The sun is high, its heat being carried on a strong wind even at the base of Elephant Hill. Today is a climb to a view point of Jade Dragon Snow Mountain. I’m told the most beautiful view, other than being on the mountain itself, is actually from Black Dragon Pool. So today I shall see both. Ascending to the peak of Elephant Hill and descending into the heart of Black Dragon Pool in Yunnan’ heat with no hat or sunblock. China is a country that to travel through requires the preparation for several seasons. Regardless of the inevitable sunburn I will suffer today I am determined to explore this area of Lijiang.
As with many of China’s hills and “mountains”, the route is a mixture of steps and dirt track. The wind increases its strength the higher I climb. Although this breeze is welcoming against my skin, I’m aware the effects will be visible later this evening! The path takes me past small pavilions that offer perfect resting ground for a snack and a glimpse of the views to come. You don’t have to climb for long before the whole of Lijiang starts to appear in front of you. The combination of an old town and a new city creates an interesting blend of architecture and scenery. The further I climb I look to the other side of Elephant Hill, the views are in contrast to that of Lijiang. Instead you see mountains for miles only being interrupted by farm land.
It’s not long before I come to a point where the steps split. Upwards for the view point and down to Black Dragon Pool. I continue the climb and come across old gravestones that are decorated with materials that then unfortunately litter across the mountain. I follow the noise of Chinese tourists to find the views that open so splendidly to Jade Dragon Snow Mountain. It’s nothing short of breathtaking. The only negative to this whole scene is that Chinese tourists aren’t one to take in nature and its serene beauty in silence. There is excessive noise and endless selfies so I do not stay long. Instead I circle back to where the steps descend and take the route down to Black Dragon Pool.
This is a back route into the tourist hot-spot and actually avoids the entrance fee of 80 yuan. The ticket is not unreasonable as it also permits entry in Lijiang Old Town. As I enter I come across the Lijiang Academy for Naxi culture research. Although unable to enter the building, the grounds and plant life of its courtyard are quaint enough to wander through.

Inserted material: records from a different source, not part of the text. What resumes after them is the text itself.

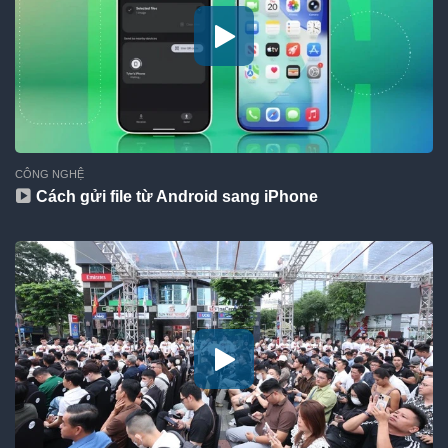
CÔNG NGHỆ
Cách gửi file từ Android sang iPhone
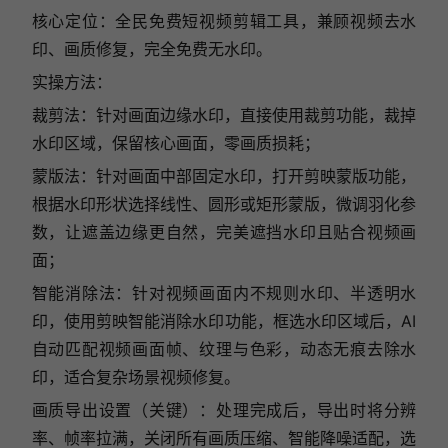
核心定位：全民免费短视频剪辑工具，兼顾视频去水
印、画质修复，完全免费无水印。
实操方法：
裁剪法：针对画面边缘水印，直接使用裁剪功能，裁掉
水印区域，保留核心画面，零画质损耗；
蒙版法：针对画面中部固定水印，打开剪映蒙版功能，
根据水印形状选择线性、圆形或矩形蒙版，微调羽化参
数，让遮盖边缘更自然，完美遮挡水印且贴合视频画
面；
智能消除法：针对视频画面内不规则水印、半透明水
印，使用剪映智能消除水印功能，框选水印区域后，AI
自动匹配视频画面帧、纹理与色彩，动态无痕去除水
印，适合复杂场景视频修复。
画质导出设置（关键）：处理完成后，导出时将分辨
率、帧率拉满，关闭所有画质压缩、智能降噪适配，选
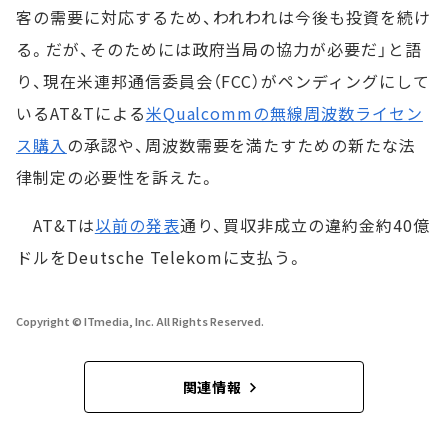
客の需要に対応するため、われわれは今後も投資を続け
る。だが、そのためには政府当局の協力が必要だ」と語
り、現在米連邦通信委員会（FCC）がペンディングにして
いるAT&Tによる
米Qualcommの無線周波数ライセン
ス購入
の承認や、周波数需要を満たすための新たな法
律制定の必要性を訴えた。
AT&Tは
以前の発表
通り、買収非成立の違約金約40億
ドルをDeutsche Telekomに支払う。
Copyright © ITmedia, Inc. All Rights Reserved.
関連情報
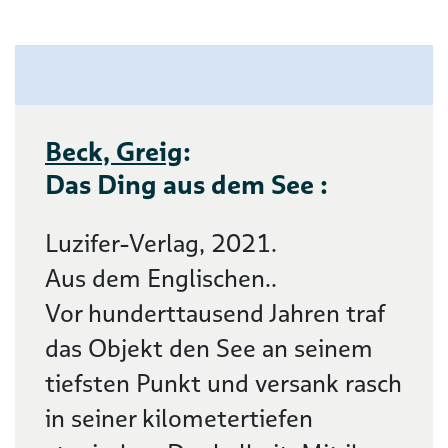
Beck, Greig
:
Das Ding aus dem See :
Luzifer-Verlag, 2021.
Aus dem Englischen..
Vor hunderttausend Jahren traf
das Objekt den See an seinem
tiefsten Punkt und versank rasch
in seiner kilometertiefen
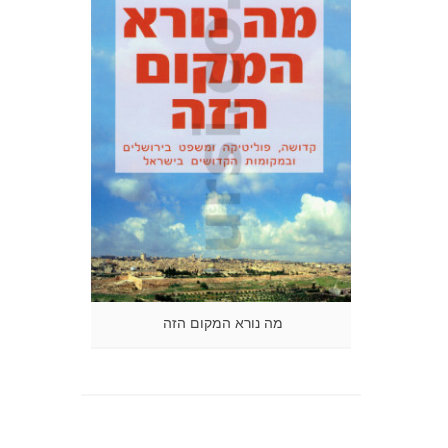
מה נורא המקום הזה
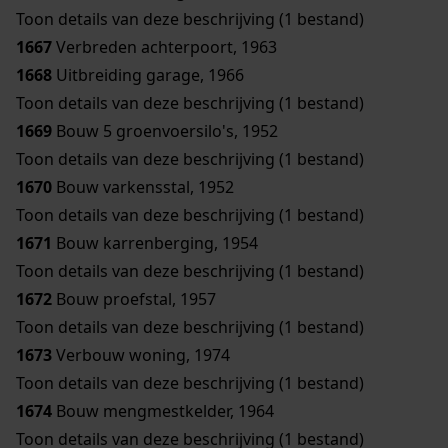
Toon details van deze beschrijving (1 bestand)
1667
Verbreden achterpoort, 1963
1668
Uitbreiding garage, 1966
Toon details van deze beschrijving (1 bestand)
1669
Bouw 5 groenvoersilo's, 1952
Toon details van deze beschrijving (1 bestand)
1670
Bouw varkensstal, 1952
Toon details van deze beschrijving (1 bestand)
1671
Bouw karrenberging, 1954
Toon details van deze beschrijving (1 bestand)
1672
Bouw proefstal, 1957
Toon details van deze beschrijving (1 bestand)
1673
Verbouw woning, 1974
Toon details van deze beschrijving (1 bestand)
1674
Bouw mengmestkelder, 1964
Toon details van deze beschrijving (1 bestand)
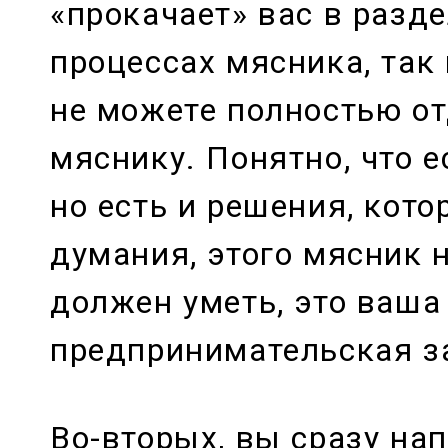
«прокачает» вас в разде
процессах мясника, так
не можете полностью от
мяснику. Понятно, что е
но есть и решения, кот
думания, этого мясник н
должен уметь, это ваша
предпринимательская з
Во-вторых, вы сразу на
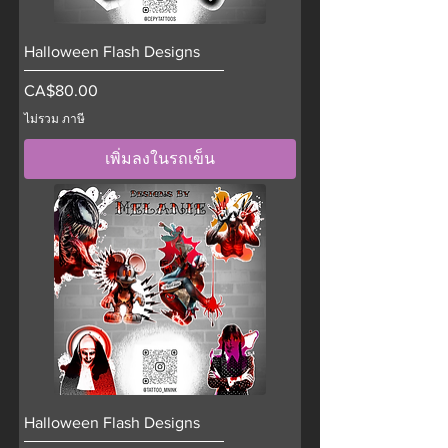
Halloween Flash Designs
ราคา
CA$80.00
ไม่รวม ภาษี
เพิ่มลงในรถเข็น
Halloween Flash Designs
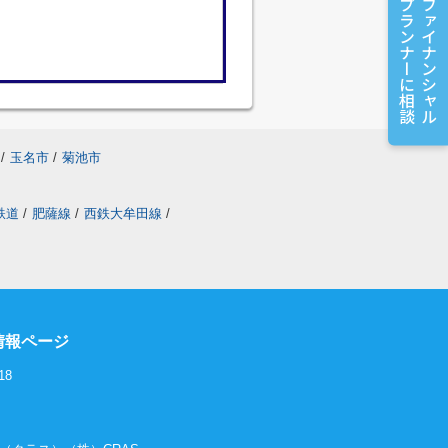
プランナーに相談
ファイナンシャル
/
玉名市
/
菊池市
鉄道
/
肥薩線
/
西鉄大牟田線
/
情報ページ
18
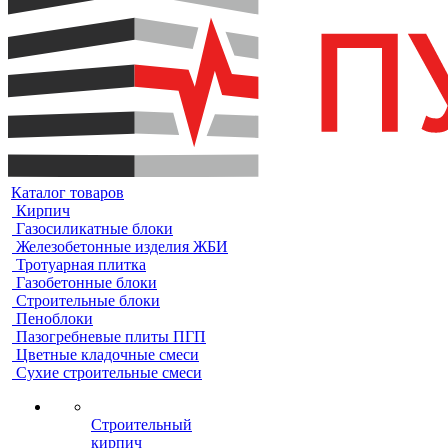
Каталог товаров
Кирпич
Газосиликатные блоки
Железобетонные изделия ЖБИ
Тротуарная плитка
Газобетонные блоки
Строительные блоки
Пеноблоки
Пазогребневые плиты ПГП
Цветные кладочные смеси
Сухие строительные смеси
Строительный
кирпич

Exiting the Academy I take in the scale of the area. At 40 hectares Black Dragon Pool is a haven for bird and water life. A diverse collection of plant life thrives here also and surrounding the pool are ancient monuments that help make up this stunning landscape.
Many tourists and, I assume, locals have gathered in this park to enjoy the scenery and give prayers at the temple. The pool is enormous and wandering around it’s easy to lose the crowds and enjoy the nature that is on offer. I come to the point on a bridge where Jade Dragon Snow Mountain is visible, set majestically between a temple and a pavilion. Oddly enough, I have to agree. It is this lower view point that offers the best view of the snowy mountain. This park has much history on offer. The emerald spring waters are famous for their curative powers, the temples mystery are surrounded in Chinese mythology, and the nature alone that fills the park gives reason for all who visit Lijiang to come and see Black Dragon Pool.